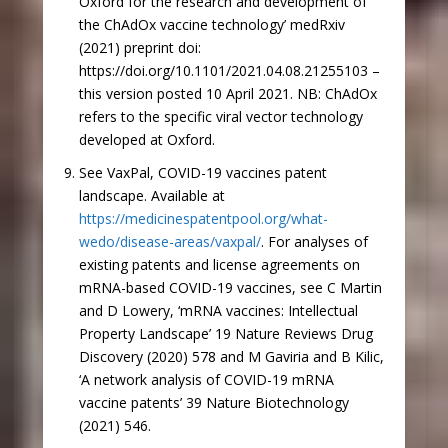
Oxford for the research and development of
the ChAdOx vaccine technology’ medRxiv
(2021) preprint doi:
https://doi.org/10.1101/2021.04.08.21255103 –
this version posted 10 April 2021. NB: ChAdOx
refers to the specific viral vector technology
developed at Oxford.
See VaxPal, COVID-19 vaccines patent
landscape. Available at
https://medicinespatentpool.org/what-
wedo/disease-areas/vaxpal/
. For analyses of
existing patents and license agreements on
mRNA-based COVID-19 vaccines, see C Martin
and D Lowery, ‘mRNA vaccines: Intellectual
Property Landscape’ 19 Nature Reviews Drug
Discovery (2020) 578 and M Gaviria and B Kilic,
‘A network analysis of COVID-19 mRNA
vaccine patents’ 39 Nature Biotechnology
(2021) 546.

----------------

- _Work to complete_: Please report every line among the entries that includes "vaccines".

- _Result_:
See VaxPal, COVID-19 vaccines patent
mRNA-based COVID-19 vaccines, see C Martin
and D Lowery, ‘mRNA vaccines: Intellectual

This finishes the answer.